66 of 68 found the following review helpful:
Accessible, intriguing, and fun! Jul 03, 2005
By Sharon K. Cooper This book was published in 1999. Now six years later, the baby boomers are moving beyond middle age into their 60's! There is no way that anyone working as a professor in Neurobiology at Duke University Medical Center could get away with selling a book founded on fluff. Katz has structured a daily self responsible system which transposes complex principles of brain development into an accessible experiential application for the general public. He has provided a great service in an age where Alzheimers is indeed a threat to aging. His daily guides *do* work and they do stimulate the parts of the brain and neurosensors to which Katz refers. My husband and I have had a great deal of fun with this book. We're both active and (for right now) healthy and happy baby boomers. Writing with the non dominant hand one day this week as directed in the book, was challenging.

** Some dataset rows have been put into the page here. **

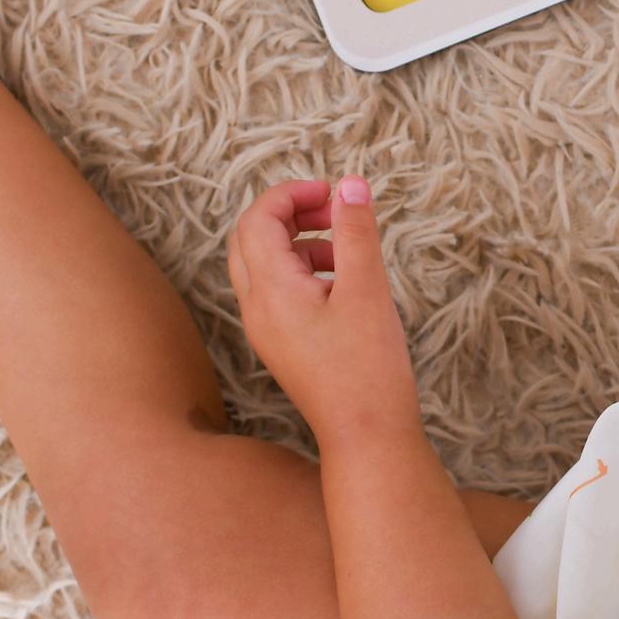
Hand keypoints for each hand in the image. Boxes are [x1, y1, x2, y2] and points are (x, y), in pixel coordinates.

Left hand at [228, 175, 420, 447]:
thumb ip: (356, 230)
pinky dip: (300, 270)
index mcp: (270, 290)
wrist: (365, 434)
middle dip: (289, 213)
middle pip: (250, 237)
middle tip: (333, 209)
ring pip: (261, 264)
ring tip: (344, 247)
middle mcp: (256, 308)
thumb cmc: (368, 364)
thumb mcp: (367, 288)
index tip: (333, 191)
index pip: (258, 219)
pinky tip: (341, 281)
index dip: (292, 194)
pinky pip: (274, 291)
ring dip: (296, 241)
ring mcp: (264, 329)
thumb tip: (350, 183)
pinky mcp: (280, 344)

I realized the great strength of the large motor muscles in my left hand from playing the piano professionally. The primary challenge was staying with the writing long enough to move through the frustrations of not being able to write well. I became increasingly aware of the astute vulnerable weakness of the small motor muscle control in my left hand and wanted to give up but didn't. As adults, we are usually rigid when it comes to revealing our vulnerabilities. This book challenges adults to penetrate their comfort zones and not wait until there is a stroke or some other debilitating condition which leaves a person without eyesight, hearing, the use of a sense or a particular area of the brain. Katz challenges the adult to minimize the two dominant senses, the visual and auditory, in his daily neurobic assignments. He makes it clear how the less used senses in modern times have been blunted in the modern technological societies. Katz renders an expansive and interesting history of how the ancient (such as the Polynesian sailors) used the senses in ways that we no longer do. Their olfactory and touch senses kept the brain active. Thus, this assisted them in surviving the wilds of nature. The book is an interesting read and is sure to keep the reader plenty busy re-charging the electrical passageways of the wonderful gift with which we are all born, the human brain. As a person who has lived with a congenital hearing loss, I have long been acquainted with sense adaptability. Hats off to Katz for an accessible, intriguing, and fun book!
37 of 38 found the following review helpful:
A very helpful book Aug 24, 1999 What I liked about this book and its system of neurobics is that i can strengthen my brain by doing such seemingly ordinary things as taking a different route to work. It's completely unintimidating...even fun. I wish I could find a diet system that was as simple as this seems to be. I have checked out the science and think this neurobic technique can do for my mind what aerobics is doing for my body.